### [Assigned task]
When you reproduce the data, keep every word exactly as it stands and leave the pictures out.

### [Source records]
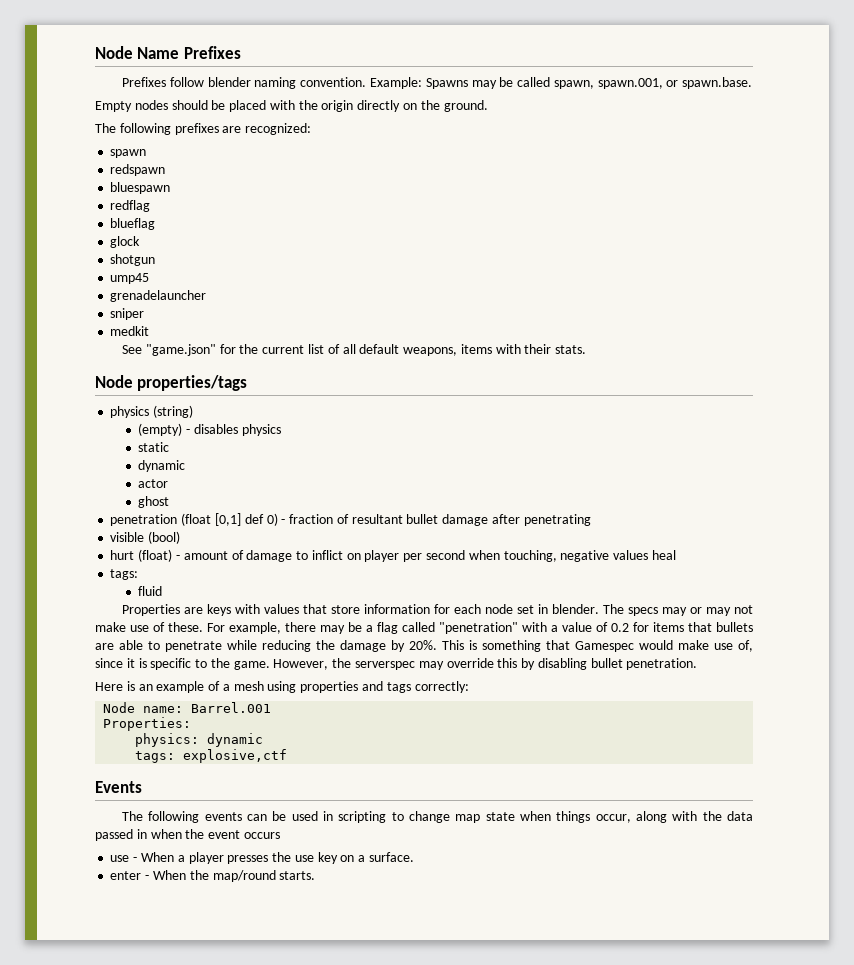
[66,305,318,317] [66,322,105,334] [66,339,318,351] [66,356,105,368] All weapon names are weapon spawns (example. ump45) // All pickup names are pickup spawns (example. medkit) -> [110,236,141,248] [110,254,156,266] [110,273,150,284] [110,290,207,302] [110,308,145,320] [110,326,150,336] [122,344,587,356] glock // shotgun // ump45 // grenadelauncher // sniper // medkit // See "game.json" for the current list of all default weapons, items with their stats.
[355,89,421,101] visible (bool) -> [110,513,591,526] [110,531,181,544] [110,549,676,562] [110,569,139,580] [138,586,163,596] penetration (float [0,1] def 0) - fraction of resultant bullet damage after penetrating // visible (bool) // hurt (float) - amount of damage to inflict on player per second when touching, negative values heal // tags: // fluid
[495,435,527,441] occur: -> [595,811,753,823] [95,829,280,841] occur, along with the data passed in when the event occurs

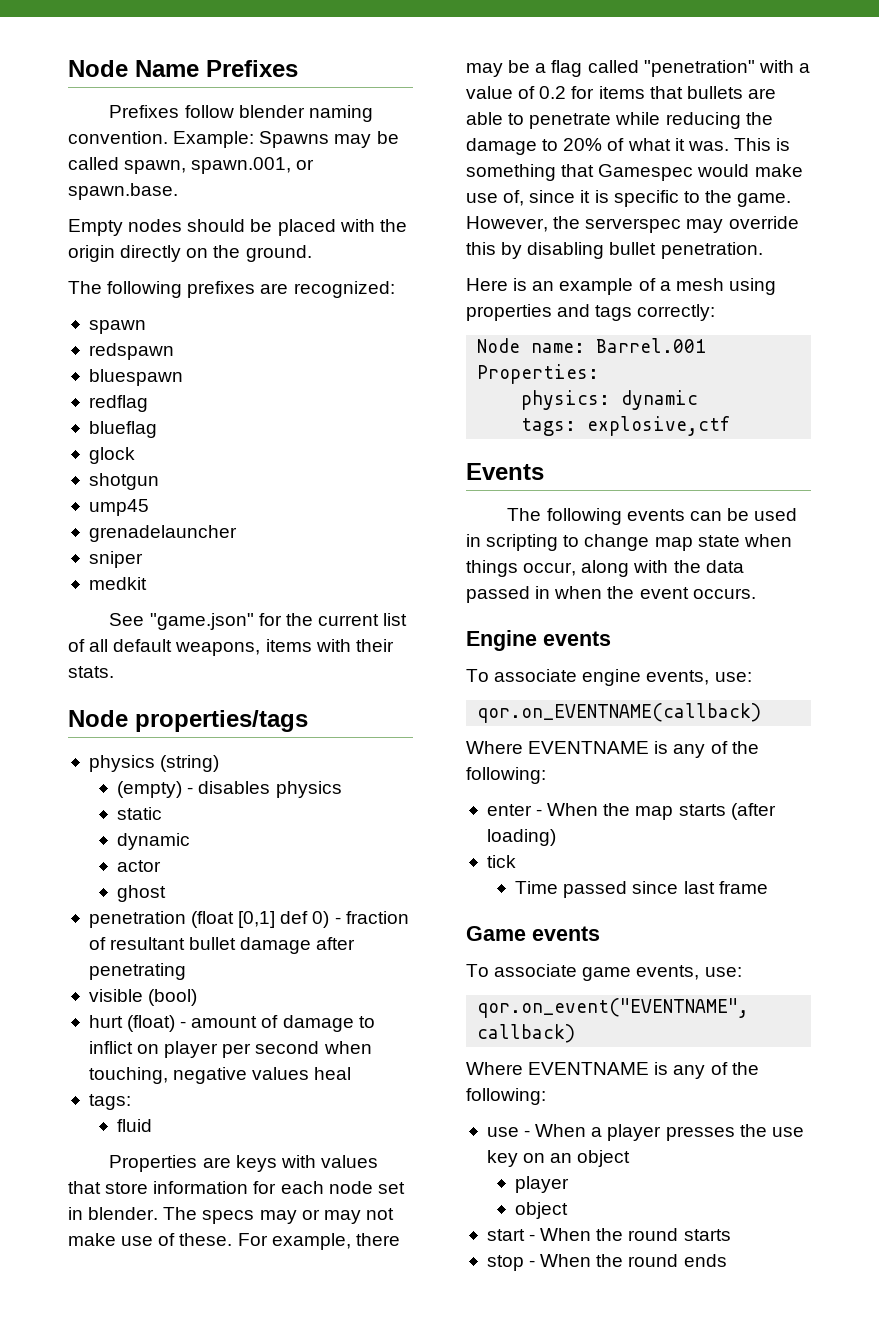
[391,640,437,652] by 20%. -> [542,138,729,151] to 20% of what it was.
[243,832,280,839] occurs -> [692,588,756,599] [466,630,611,651] [466,669,752,686] [477,703,762,723] [466,741,759,758] [466,767,546,784] [486,803,776,820] [486,829,556,846] [486,855,516,868] [515,881,768,898] [466,926,600,941] [466,964,742,981] [477,998,750,1018] [477,1024,576,1043] [466,1062,759,1079] [466,1088,546,1105] occurs. // Engine events // To associate engine events, use: // qor.on_EVENTNAME(callback) // Where EVENTNAME is any of the following: // enter - When the map starts (after loading) // tick // Time passed since last frame // Game events // To associate game events, use: // qor.on_event("EVENTNAME", callback) // Where EVENTNAME is any of the following:
[358,852,414,862] [110,870,316,882] a surface. // enter - When the map/round starts. -> [550,1150,631,1167] [515,1176,570,1193] [515,1202,569,1219] [486,1228,731,1241] [486,1254,727,1271] an object // player // object // start - When the round starts // stop - When the round ends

### [Solution for this exercise]
[66,305,318,317] [66,322,105,334] [66,339,318,351] [66,356,105,368] All weapon names are weapon spawns (example. ump45) // All pickup names are pickup spawns (example. medkit) -> [110,236,141,248] [110,254,156,266] [110,273,150,284] [110,290,207,302] [110,308,145,320] [110,326,150,336] [122,344,587,356] glock // shotgun // ump45 // grenadelauncher // sniper // medkit // See "game.json" for the current list of all default weapons, items with their stats.
[355,89,421,101] visible (bool) -> [110,513,591,526] [110,531,181,544] [110,549,676,562] [110,569,139,580] [138,586,163,596] penetration (float [0,1] def 0) - fraction of resultant bullet damage after penetrating // visible (bool) // hurt (float) - amount of damage to inflict on player per second when touching, negative values heal // tags: // fluid
[495,435,527,441] occur: -> [595,811,753,823] [95,829,280,841] occur, along with the data passed in when the event occurs

[391,640,437,652] by 20%. -> [542,138,729,151] to 20% of what it was.
[243,832,280,839] occurs -> [692,588,756,599] [466,630,611,651] [466,669,752,686] [477,703,762,723] [466,741,759,758] [466,767,546,784] [486,803,776,820] [486,829,556,846] [486,855,516,868] [515,881,768,898] [466,926,600,941] [466,964,742,981] [477,998,750,1018] [477,1024,576,1043] [466,1062,759,1079] [466,1088,546,1105] occurs. // Engine events // To associate engine events, use: // qor.on_EVENTNAME(callback) // Where EVENTNAME is any of the following: // enter - When the map starts (after loading) // tick // Time passed since last frame // Game events // To associate game events, use: // qor.on_event("EVENTNAME", callback) // Where EVENTNAME is any of the following:
[358,852,414,862] [110,870,316,882] a surface. // enter - When the map/round starts. -> [550,1150,631,1167] [515,1176,570,1193] [515,1202,569,1219] [486,1228,731,1241] [486,1254,727,1271] an object // player // object // start - When the round starts // stop - When the round ends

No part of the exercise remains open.